**PASSAGE FOR REVIEW:**

[Start of Attachment]

What Is Fructose?
There are three main types of sugar:
- Glucose: made when your body breaks down starches.
- Sucrose: table sugar.
- Fructose: the sugar found naturally in fruits and honey.
Fructose in crystalline form has been widely used for the past 20 years as a nutritive sweetener in foods and beverages. Fructose and HFCS (high-fructose corn syrup), as large-scale commercial sweeteners, are now almost as common as sucrose-plain old white sugar. HFCS is routinely added to processed foods and beverages including Coca-Cola, Snapple, and many health food products.
The diets of our ancestors contained only very small amounts of fructose. These days, estimates are that about 10% of the modern diet comes from fructose.
It was once thought that fructose was a good substitute for sucrose. However, the American Diabetes Association and nutritional experts have changed their minds about this.
High fructose consumption has been fingered as a causative factor in heart disease. It raises blood levels of cholesterol and another type of fat, triglyceride. It makes blood cells more prone to clotting, and it may also accelerate the aging process.
A small amount of fructose, such as the amount found in most vegetables and fruits, is not a bad thing. In fact, there is evidence that a little bit may help your body process glucose properly. However, consuming too much fructose at once seems to overwhelm the body's capacity to process it.

[End of Attachment]

**PROVIDED RECORDS:**
[Start of Attachment]

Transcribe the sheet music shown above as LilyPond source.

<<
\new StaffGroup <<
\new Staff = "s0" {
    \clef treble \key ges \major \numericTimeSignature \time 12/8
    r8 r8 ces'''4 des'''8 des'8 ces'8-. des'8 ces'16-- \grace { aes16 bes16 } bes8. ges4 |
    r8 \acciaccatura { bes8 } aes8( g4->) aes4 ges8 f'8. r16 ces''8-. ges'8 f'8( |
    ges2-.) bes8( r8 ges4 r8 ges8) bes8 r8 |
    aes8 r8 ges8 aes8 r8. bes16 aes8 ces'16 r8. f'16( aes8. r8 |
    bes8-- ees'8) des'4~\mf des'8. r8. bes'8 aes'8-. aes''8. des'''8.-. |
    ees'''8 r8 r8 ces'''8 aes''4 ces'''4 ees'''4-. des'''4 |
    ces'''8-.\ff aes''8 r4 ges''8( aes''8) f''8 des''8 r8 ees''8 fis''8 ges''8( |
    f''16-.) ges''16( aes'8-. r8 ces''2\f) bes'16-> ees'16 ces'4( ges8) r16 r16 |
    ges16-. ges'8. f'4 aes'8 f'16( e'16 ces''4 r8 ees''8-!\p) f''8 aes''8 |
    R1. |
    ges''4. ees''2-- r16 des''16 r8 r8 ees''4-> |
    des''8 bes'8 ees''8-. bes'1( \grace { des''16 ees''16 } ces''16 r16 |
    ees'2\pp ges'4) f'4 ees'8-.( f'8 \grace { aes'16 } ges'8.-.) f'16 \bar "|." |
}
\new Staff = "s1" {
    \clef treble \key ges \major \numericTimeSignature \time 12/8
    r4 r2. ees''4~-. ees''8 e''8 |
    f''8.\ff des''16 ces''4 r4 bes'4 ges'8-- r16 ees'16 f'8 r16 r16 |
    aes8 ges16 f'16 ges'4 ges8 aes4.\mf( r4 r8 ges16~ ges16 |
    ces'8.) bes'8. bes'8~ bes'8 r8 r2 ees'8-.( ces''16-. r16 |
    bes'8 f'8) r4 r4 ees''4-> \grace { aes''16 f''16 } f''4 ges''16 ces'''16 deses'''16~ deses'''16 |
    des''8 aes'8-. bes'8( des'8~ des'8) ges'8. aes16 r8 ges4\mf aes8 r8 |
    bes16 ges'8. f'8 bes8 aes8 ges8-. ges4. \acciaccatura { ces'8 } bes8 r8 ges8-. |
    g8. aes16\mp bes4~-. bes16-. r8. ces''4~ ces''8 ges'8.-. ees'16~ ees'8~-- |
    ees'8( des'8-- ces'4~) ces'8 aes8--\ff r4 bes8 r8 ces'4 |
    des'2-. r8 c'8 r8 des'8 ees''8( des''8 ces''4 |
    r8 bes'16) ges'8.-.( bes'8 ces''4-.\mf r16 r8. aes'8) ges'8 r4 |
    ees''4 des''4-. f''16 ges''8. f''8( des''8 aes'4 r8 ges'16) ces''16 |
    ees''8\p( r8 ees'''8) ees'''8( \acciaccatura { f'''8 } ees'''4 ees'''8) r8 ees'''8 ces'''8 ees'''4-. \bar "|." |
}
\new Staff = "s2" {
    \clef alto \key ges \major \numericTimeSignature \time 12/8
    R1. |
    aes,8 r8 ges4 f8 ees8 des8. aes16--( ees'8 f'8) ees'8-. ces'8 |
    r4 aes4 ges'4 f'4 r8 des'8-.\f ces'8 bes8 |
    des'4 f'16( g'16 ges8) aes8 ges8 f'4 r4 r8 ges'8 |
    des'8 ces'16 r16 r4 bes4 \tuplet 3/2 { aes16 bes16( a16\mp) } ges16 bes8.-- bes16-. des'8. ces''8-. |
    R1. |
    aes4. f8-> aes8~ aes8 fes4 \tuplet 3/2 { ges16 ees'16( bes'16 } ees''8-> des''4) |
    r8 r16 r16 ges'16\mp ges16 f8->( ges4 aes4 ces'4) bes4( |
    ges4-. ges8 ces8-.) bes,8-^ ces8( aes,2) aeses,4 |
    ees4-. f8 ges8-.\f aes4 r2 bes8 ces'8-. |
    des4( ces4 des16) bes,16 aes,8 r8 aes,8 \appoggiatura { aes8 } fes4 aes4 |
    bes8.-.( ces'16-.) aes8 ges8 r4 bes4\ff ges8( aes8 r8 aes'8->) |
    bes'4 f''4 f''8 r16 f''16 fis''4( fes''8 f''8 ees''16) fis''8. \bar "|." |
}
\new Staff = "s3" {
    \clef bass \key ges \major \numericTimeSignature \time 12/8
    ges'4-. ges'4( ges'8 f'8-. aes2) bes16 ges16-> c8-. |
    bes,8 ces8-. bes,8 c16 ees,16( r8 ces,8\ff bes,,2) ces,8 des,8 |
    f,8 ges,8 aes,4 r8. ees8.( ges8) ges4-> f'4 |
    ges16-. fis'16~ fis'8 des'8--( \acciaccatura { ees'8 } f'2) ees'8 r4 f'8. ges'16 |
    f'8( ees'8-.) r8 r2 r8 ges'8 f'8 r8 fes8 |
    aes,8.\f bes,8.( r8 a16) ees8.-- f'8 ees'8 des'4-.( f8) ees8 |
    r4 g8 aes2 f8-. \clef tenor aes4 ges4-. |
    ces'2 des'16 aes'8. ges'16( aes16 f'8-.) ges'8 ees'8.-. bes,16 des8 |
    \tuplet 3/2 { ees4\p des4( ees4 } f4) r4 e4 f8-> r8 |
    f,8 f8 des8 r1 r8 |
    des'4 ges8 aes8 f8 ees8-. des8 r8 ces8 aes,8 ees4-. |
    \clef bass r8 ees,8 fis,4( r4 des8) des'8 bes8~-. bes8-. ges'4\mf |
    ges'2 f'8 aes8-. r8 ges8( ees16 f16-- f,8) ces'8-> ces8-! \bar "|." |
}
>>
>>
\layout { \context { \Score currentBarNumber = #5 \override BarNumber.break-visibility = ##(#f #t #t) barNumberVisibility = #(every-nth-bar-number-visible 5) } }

[End of Attachment]

**QUESTIONS ON THE MATERIAL:**
1 – Please repeat the fructose text starting at "There are three" and ending at "minds about this.", swapping "Coca-Cola" for "Pepsi".
2 – According to the fructose text, about what share of the modern diet comes from fructose?

**TASK-BY-TASK ANSWERS:**
1 –
There are three main types of sugar:
- Glucose: made when your body breaks down starches.
- Sucrose: table sugar.
- Fructose: the sugar found naturally in fruits and honey.
Fructose in crystalline form has been widely used for the past 20 years as a nutritive sweetener in foods and beverages. Fructose and HFCS (high-fructose corn syrup), as large-scale commercial sweeteners, are now almost as common as sucrose-plain old white sugar. HFCS is routinely added to processed foods and beverages including Pepsi, Snapple, and many health food products.
The diets of our ancestors contained only very small amounts of fructose. These days, estimates are that about 10% of the modern diet comes from fructose.
It was once thought that fructose was a good substitute for sucrose. However, the American Diabetes Association and nutritional experts have changed their minds about this.

2 – About 10%.